What do we mean by “first run”?

在 Android 上来说,「首次运行」意味着用户可能在新安装应用后,第一次打开应用的时候看到了卡顿。而之后运行都很正常。

On Android, “first run” means that the user might see jank the first time opening the app after a fresh installation. Subsequent runs should be fine.

在 iOS 上来说,「首次运行」意味着用户可能在每次打开应用后,在动画首次加载时都会出现卡顿。

On iOS, “first run” means that the user might see jank when an animation first occurs every time the user opens the app from scratch.

如何使用 SkSL 预热

How to use SkSL warmup

在 1.20 发布的时候,Flutter 为应用开发者提供了一个命令行工具以收集终端用户在 SkSL(Skia 着色器语言)进行格式化处理中需要用到的着色器。 SkSL 着色器可以被打包进应用,并提前进行预热(预编译),这样当终端用户第一次打开应用时,就能够减少动画的编译掉帧了。使用下面的指令收集并打包 SkSL 的着色器:

As of release 1.20, Flutter provides command line tools for app developers to collect shaders that might be needed for end-users in the SkSL (Skia Shader Language) format. The SkSL shaders can then be packaged into the app, and get warmed up (pre-compiled) when an end-user first opens the app, thereby reducing the compilation jank in later animations. Use the following instructions to collect and package the SkSL shaders:

  1. ​ 打开 --cache-sksl 运行你的应用以捕获 SkSL 中的着色器:

    Run the app with --cache-sksl turned on to capture shaders in SkSL:

    flutter run --profile --cache-sksl
    

    如果这个相同的应用之前运行的时候没有使用 --cache-sksl,你需要加上 --purge-persistent-cache 标志:

    If the same app has been previously run without --cache-sksl, then the --purge-persistent-cache flag may be needed:

    flutter run --profile --cache-sksl --purge-persistent-cache
    

    这个标志将会删除可能干扰 SkSL 的较旧的非 SkSL 着色器缓存捕获的着色器。它还清除了 SkSL 着色器,因此在第一次使用 --cache-sksl 运行。

    This flag removes older non-SkSL shader caches that could interfere with SkSL shader capturing. It also purges the SkSL shaders so use it only on the first --cache-sksl run.

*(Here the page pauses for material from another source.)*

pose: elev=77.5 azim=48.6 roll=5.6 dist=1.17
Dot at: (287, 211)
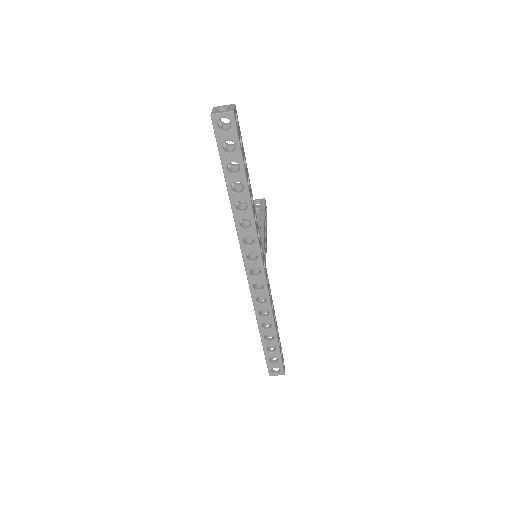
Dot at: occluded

  2. 尽可能多触发应用的动画,特别是那些会引起编译卡顿的。

    Play with the app to trigger as many animations as needed; particularly those with compilation jank.

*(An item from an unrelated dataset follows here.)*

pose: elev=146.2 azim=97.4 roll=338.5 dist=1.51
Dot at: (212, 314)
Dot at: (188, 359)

  3. 在执行 flutter run 命令后行按下 M 键以捕获 SkSL 着色器到一个类似 flutter_01.sksl.json 的文件中。最好在 Android 和 iOS 真机上分别抓取 SkSL 着色器。

    Press M at the command line of flutter run to write the captured SkSL shaders into a file named something like flutter_01.sksl.json. For best results, capture SkSL shaders on actual Android and iOS devices separately.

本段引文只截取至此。